Either way, it’d be pretty rare for hundreds of players to gather in a single area.
A combination of solutions 2 and 3 would probably be sufficient.

Can anyone think of a better method of doing this?
Does anyone know of a game on Roblox with a crazy high number of players in a single world?

1 Like

If you need real-time gameplay for e.g. a PvP action game, my favorite solution is to have each chunk be a separate server and just have a player cap / queue system.


Another idea:

Make the game less real-time. Give every player their own server, and show other players by sending their position via MessagingService. It’s gonna be slow, but that might not matter for some games. E.g. if it’s just to have the social experience of seeing 100s of players around you, it’s fine if their movements are a bit weird.


You could go super complicated and have large chunks split into smaller chunks if there’s a high player density:

Up to 16 players in the same server. Black chunks are the largest size. The rightmost one has only 3 players, so 1 server can handle it.

The other chunk has smaller blue chunks inside. There’s a total of 48 players in the whole black chunk, but each blue chunk is its own server with a max of 16 players.

Except the top left one, which as a total of 17 players. It’s split into even smaller (red) chunks, each with <= 16 players.

You should probably still have a max player cap / minimum chunk size cap, just so you don’t have to wait for a teleport every 10 studs xD

It’s gonna be pretty weird when a 17th player enters a chunk tho. Suddenly all the other 16 players have to teleport to a smaller chunk, which is really bad if it’s in the middle of something fun like a fight.

1 Like

That’s a pretty neat idea.
It reminds me of ForeverHD’s infinite player server system.
This might actually be viable in a slow-paced game, though I don’t know how reliable MessagingService is in making sure the messages arrive.

Also very creative.
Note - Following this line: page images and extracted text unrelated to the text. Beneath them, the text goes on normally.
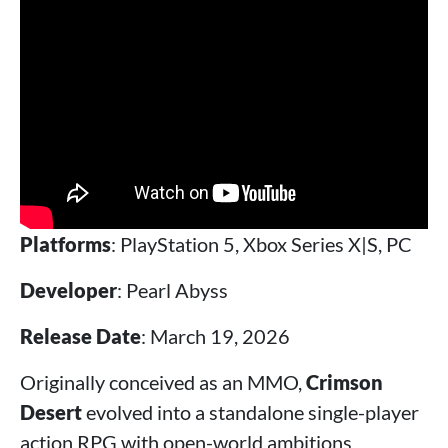
Platforms
: PlayStation 5, Xbox Series X|S, PC
Developer
: Pearl Abyss
Release Date
: March 19, 2026
Originally conceived as an MMO,
Crimson
Desert
evolved into a standalone single-player
action RPG with open-world ambitions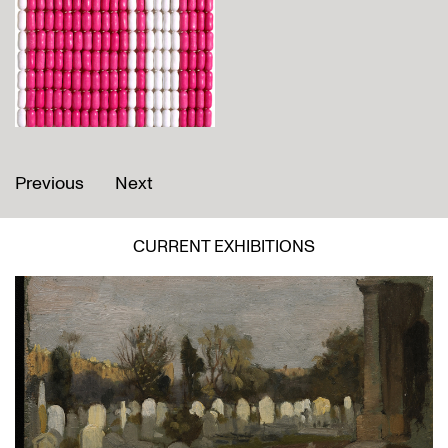
Previous
Next
CURRENT EXHIBITIONS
One problem I see with this idea, besides the interruption of gameplay for relocating resources, is if everyone wants to stand in the same exact spot.
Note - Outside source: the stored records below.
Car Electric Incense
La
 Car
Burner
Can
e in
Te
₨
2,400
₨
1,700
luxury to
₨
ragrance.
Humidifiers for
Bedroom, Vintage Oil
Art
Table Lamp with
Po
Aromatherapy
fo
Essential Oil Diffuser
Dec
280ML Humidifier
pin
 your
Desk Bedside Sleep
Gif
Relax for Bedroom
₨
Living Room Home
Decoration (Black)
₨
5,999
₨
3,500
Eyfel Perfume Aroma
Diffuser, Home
It might be best to split the world into chunks and, if too many people are on the same chunk, have multiple servers for the same chunks. Roblox does this by default.

The only problem I have with this is if I want NPCs to be able to travel across chunks.
If you chase a deer NPC from chunk 1 into chunk 2, but chunk 2 has multiple servers, which server should the deer appear? Should the deer wait for you to teleport before spawning? You might be able to get away with just choosing a random server. I guess the main important thing would be choosing 1 server and not all of them. If you simply spawned a new deer in all the servers, deer would duplicate like crazy by going back and forth through the border of chunks. It shouldn’t matter too much because multiple servers would probably be rare.

This was a pretty big brain dump.

1 Like

DEERSPLOSION!?

Yeah, there’d still be a hard limit

Some other ideas:

Deer are also updated across servers using MessagingService, along with everything else so there’s never two out-of-sync servers for a chunk.

Deer AI knows not to cross into chunks with multiple servers.